→ **Exercise**
Pictures are not part of the answer. Return the lines from the one containing "Recent Posts" through the end of the data, both included, exactly as they appear.

→ **Records provided**
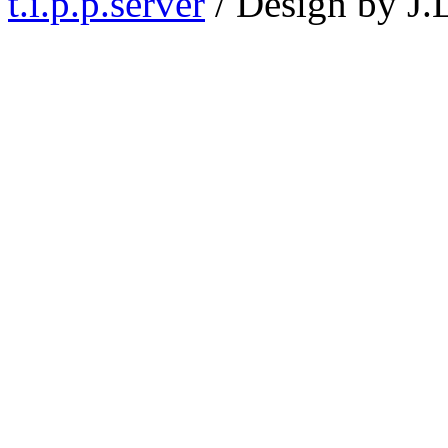
t.i.p.p.server
/ Design by J.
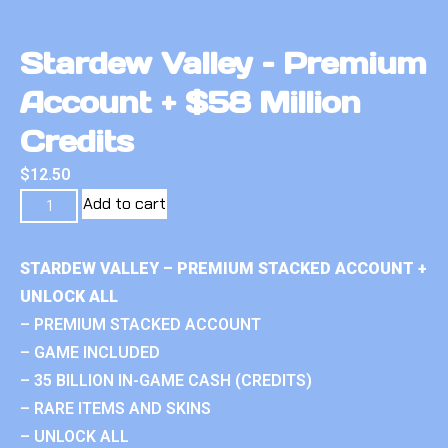
Stardew Valley – Premium
Account + $58 Million
Credits
$
12.50
Add to cart
STARDEW VALLEY – PREMIUM STACKED ACCOUNT +
UNLOCK ALL
– PREMIUM STACKED ACCOUNT
– GAME INCLUDED
– 35 BILLION IN-GAME CASH (CREDITS)
– RARE ITEMS AND SKINS
– UNLOCK ALL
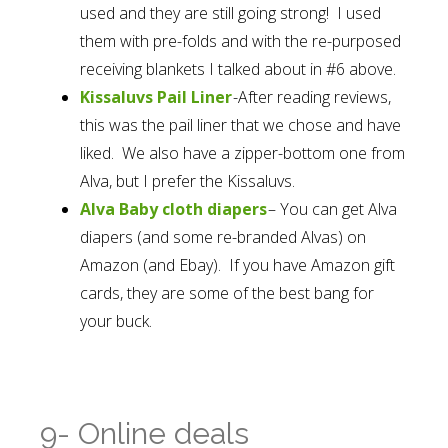
used and they are still going strong! I used
them with pre-folds and with the re-purposed
receiving blankets I talked about in #6 above.
Kissaluvs Pail Liner
-After reading reviews,
this was the pail liner that we chose and have
liked. We also have a zipper-bottom one from
Alva, but I prefer the Kissaluvs.
Alva Baby cloth diapers
– You can get Alva
diapers (and some re-branded Alvas) on
Amazon (and Ebay). If you have Amazon gift
cards, they are some of the best bang for
your buck.
9- Online deals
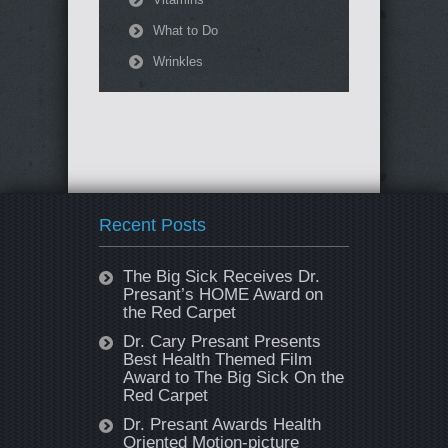
What to Do
Wrinkles
Recent Posts
The Big Sick Receives Dr.
Presant’s HOME Award on
the Red Carpet
Dr. Cary Presant Presents
Best Health Themed Film
Award to The Big Sick On the
Red Carpet
Dr. Presant Awards Health
Oriented Motion-picture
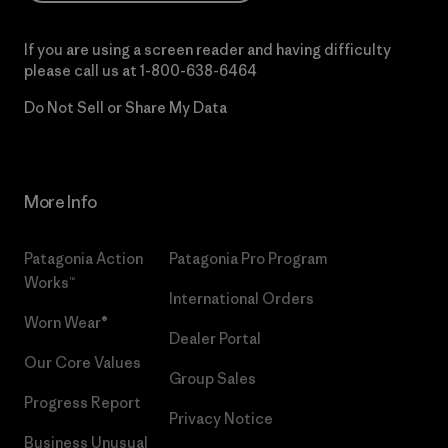
If you are using a screen reader and having difficulty
please call us at
1-800-638-6464
Do Not Sell or Share My Data
More Info
Patagonia Action
Patagonia Pro Program
Works™
International Orders
Worn Wear®
Dealer Portal
Our Core Values
Group Sales
Progress Report
Privacy Notice
Business Unusual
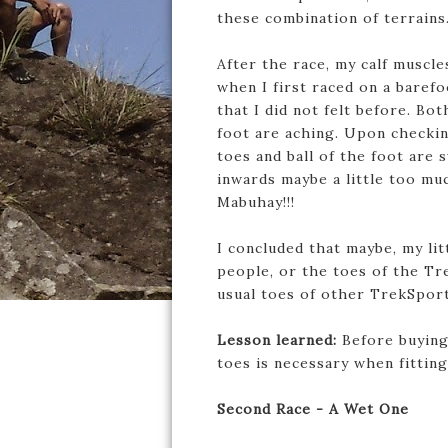
these combination of terrains
After the race, my calf muscl
when I first raced on a baref
that I did not felt before. Bot
foot are aching. Upon checkin
toes and ball of the foot are s
inwards maybe a little too muc
Mabuhay!!!
I concluded that maybe, my lit
people, or the toes of the Tr
usual toes of other TrekSport
Lesson learned:
Before buying
toes is necessary when fittin
Second Race - A Wet One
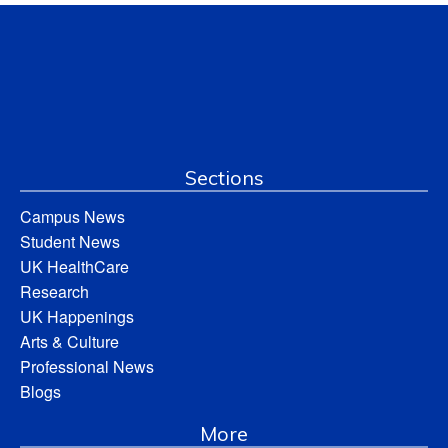
Sections
Campus News
Student News
UK HealthCare
Research
UK Happenings
Arts & Culture
Professional News
Blogs
More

→ **Written solution**
Recent Posts
The Big Sick Receives Dr.
Presant’s HOME Award on
the Red Carpet
Dr. Cary Presant Presents
Best Health Themed Film
Award to The Big Sick On the
Red Carpet
Dr. Presant Awards Health
Oriented Motion-picture
If you are using a screen reader and having difficulty
please call us at
1-800-638-6464
Do Not Sell or Share My Data
More Info
Patagonia Action
Patagonia Pro Program
Works™
International Orders
Worn Wear®
Dealer Portal
Our Core Values
Group Sales
Progress Report
Privacy Notice
Business Unusual
these combination of terrains
After the race, my calf muscl
when I first raced on a baref
that I did not felt before. Bot
foot are aching. Upon checkin
toes and ball of the foot are s
inwards maybe a little too muc
Mabuhay!!!
I concluded that maybe, my lit
people, or the toes of the Tr
usual toes of other TrekSport
Lesson learned:
Before buying
toes is necessary when fittin
Second Race - A Wet One
Sections
Campus News
Student News
UK HealthCare
Research
UK Happenings
Arts & Culture
Professional News
Blogs
More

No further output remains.